Monday, November 21, 2011

Plastic or Plankton? Plastic in the Oceans

I have had a hard time believing that the Pacific Gyre, in particular, has tons of plastic floating around in it. But then, I was picturing plastic bags, bottles, jugs, etc. Big plastic, in other words. Why, then, aren't tankers and other transport ships reporting this? Wouldn't all this plastic garbage foul their props?

Turns out, I had my size wrong. Think small particles of plastic. Think animals confusing plastic for plankton. This video gives a good - if shocking to me - overview of what is going on out in the Pacific, not just in the gyre, but along the current lines, too.



Dennison Berwick notes:
The United Nations has estimated that there are 46,000 plastic objects in every square mile of ocean in the world. Research by the Algalita Marine Research Foundation has shown that in the areas where (because of winds and currents) the plastics tend to gather, there may be six to ten times more plastic than plankton measured by weight.  And most of these items are really small – small enough to be mistaken as food by fish and birds.  What they “eat” may be carrying ONE MILLION times more pollution such as pcbs than the ambient sea water they are floating in.  Studies have already shown that birds do absorb these toxins into their tissue.  Evidently the fishing industry hasn’t yet studied fish tissue.

But the Atlantic Ocean also has a plastic garbage patch. I'll let the BBC report on this one (below), and merely ask the question: What does the Indian Ocean have? What is our response to this? In a throwout culture, where does our garbage go when we are done with it? How much packaging is necessary? If we treat the world as a piece of Paradise (Heaven or Heaven on Earth) how does this change our actions?

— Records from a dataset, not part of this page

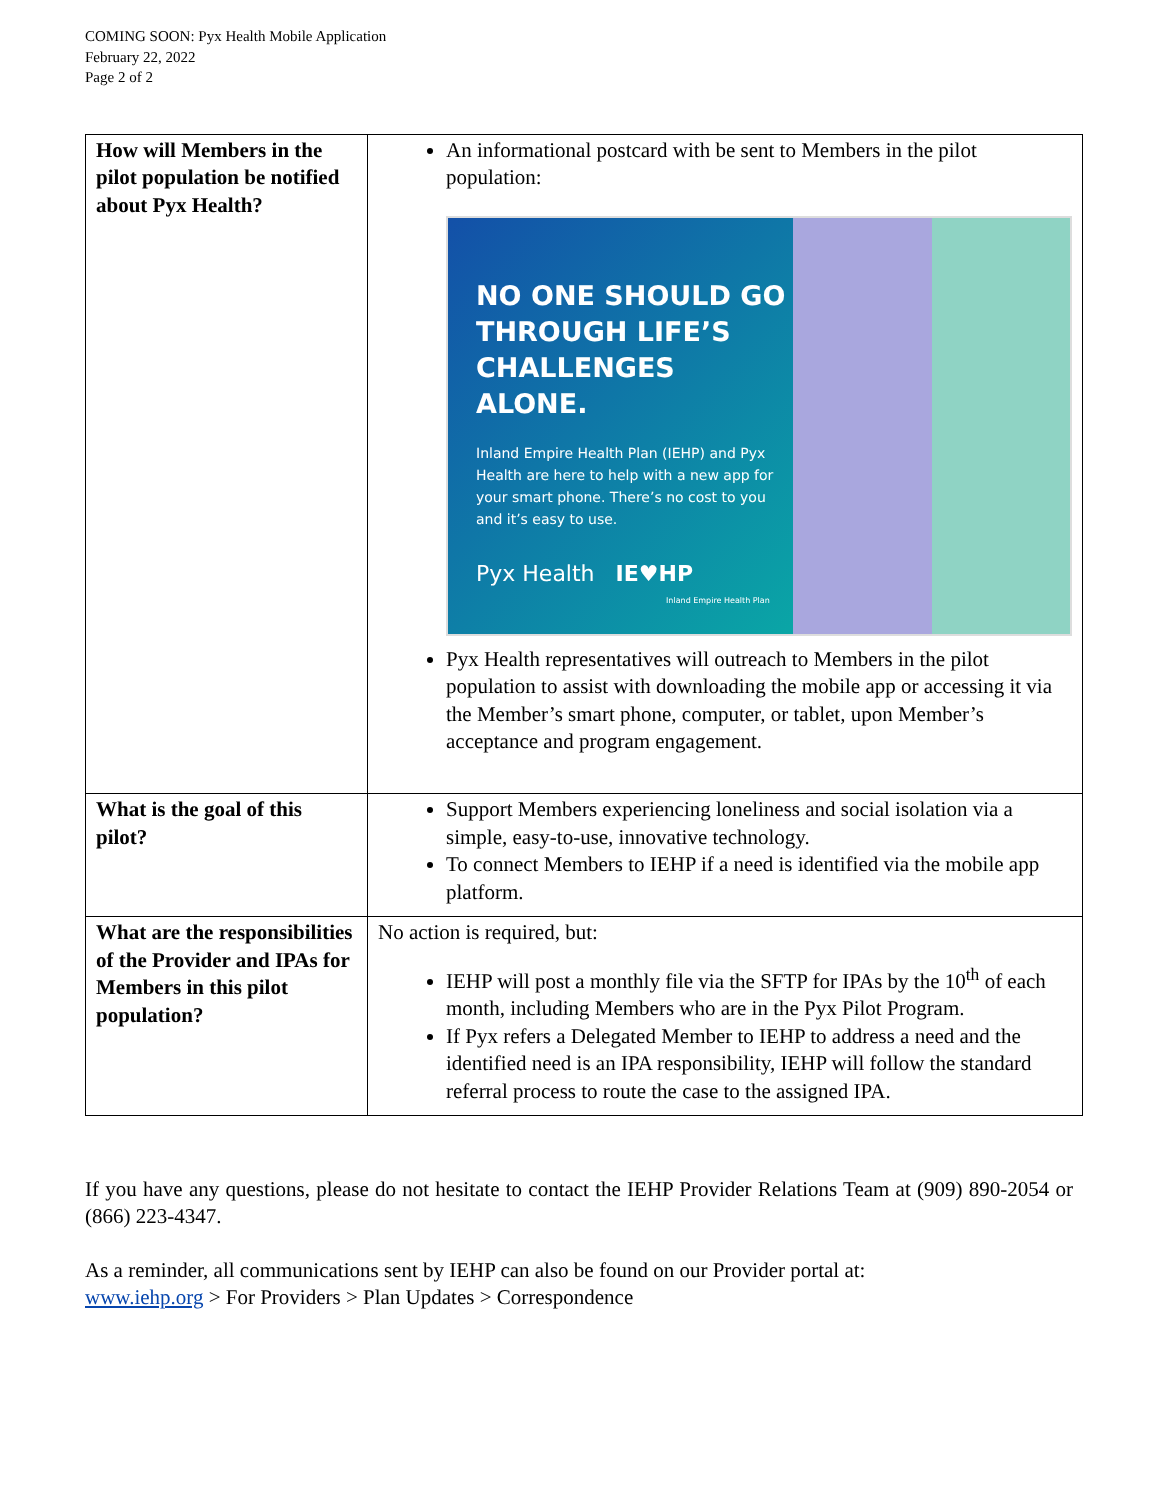COMING SOON: Pyx Health Mobile Application
February 22, 2022
Page 2 of 2
| How will Members in the pilot population be notified about Pyx Health? | An informational postcard with be sent to Members in the pilot population: NO ONE SHOULD GO THROUGH LIFE’S CHALLENGES ALONE. Inland Empire Health Plan (IEHP) and Pyx Health are here to help with a new app for your smart phone. There’s no cost to you and it’s easy to use. Pyx Health IE♥HP Inland Empire Health Plan Pyx Health representatives will outreach to Members in the pilot population to assist with downloading the mobile app or accessing it via the Member’s smart phone, computer, or tablet, upon Member’s acceptance and program engagement. |
| What is the goal of this pilot? | Support Members experiencing loneliness and social isolation via a simple, easy-to-use, innovative technology. To connect Members to IEHP if a need is identified via the mobile app platform. |
| What are the responsibilities of the Provider and IPAs for Members in this pilot population? | No action is required, but: IEHP will post a monthly file via the SFTP for IPAs by the 10<sup>th</sup> of each month, including Members who are in the Pyx Pilot Program. If Pyx refers a Delegated Member to IEHP to address a need and the identified need is an IPA responsibility, IEHP will follow the standard referral process to route the case to the assigned IPA. |
If you have any questions, please do not hesitate to contact the IEHP Provider Relations Team at (909) 890-2054 or (866) 223-4347.
As a reminder, all communications sent by IEHP can also be found on our Provider portal at:
www.iehp.org > For Providers > Plan Updates > Correspondence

Gives a new meaning to Reduce, Reuse, Recycle.

Blessed Be

Rev. Joel

Link: Algalita Marine Research Foundation

BBC News Report:  Gill, Victoria, "Rubbish Patch Blights Atlantic" 24 Feb 2010

'Rubbish patch' blights Atlantic
By Victoria Gill
Science reporter, BBC News, Portland
Scientists have discovered an area of the North Atlantic Ocean where plastic debris accumulates.
The region is said to compare with the well-documented "great Pacific garbage patch".
Kara Lavender Law of the Sea Education Association told the BBC that the issue of plastics had been "largely ignored" in the Atlantic.
She announced the findings of a two-decade-long study at the Ocean Sciences Meeting in Portland, Oregon, US.
The work is the conclusion of the longest and most extensive record of plastic marine debris in any ocean basin.
Scientists and students from the SEA collected plastic and marine debris in fine mesh nets that were towed behind a research vessel.
We know that many marine organisms are consuming these plastics and we know this has a bad effect on seabirds in particular
Dr Kara Lavender Law, Sea Education Association
The nets dragged along were half-in and half-out of the water, picking up debris and small marine organisms from the sea surface.
The researchers carried out 6,100 tows in areas of the Caribbean and the North Atlantic - off the coast of the US. More than half of these expeditions revealed floating pieces of plastic on the water surface.
These were pieces of low-density plastic that are used to make many consumer products, including plastic bags.
Dr Lavender Law said that the pieces of plastic she and her team picked up in the nets were generally very small - up to 1cm across.
"We found a region fairly far north in the Atlantic Ocean where this debris appears to be concentrated and remains over long periods of time," she explained.
"More than 80% of the plastic pieces we collected in the tows were found between 22 and 38 degrees north. So we have a latitude for [where this] rubbish seems to accumulate," she said.
The maximum "plastic density" was 200,000 pieces of debris per square kilometre.
"That's a maximum that is comparable with the Great Pacific Garbage Patch," said Dr Lavender Law.
But she pointed out that there was not yet a clear estimate of the size of the patches in either the Pacific or the Atlantic.
"You can think of it in a similar way [to the Pacific Garbage Patch], but I think the word 'patch' can be misleading. This is widely dispersed and it's small pieces of plastic," she said.
The impacts on the marine environment of the plastics were still unknown, added the researcher.
"But we know that many marine organisms are consuming these plastics and we know this has a bad effect on seabirds in particular," she told BBC News.
Nikolai Maximenko from University of Hawaii, who was not involved in the study, said that it was very important to continue the research to find out the impacts of plastic on the marine ecosystem.
He told BBC News: "We don't know how much is consumed by living organisms; we don't have enough data.
"I think this is a big target for the next decade - a global network to observe plastics in the ocean."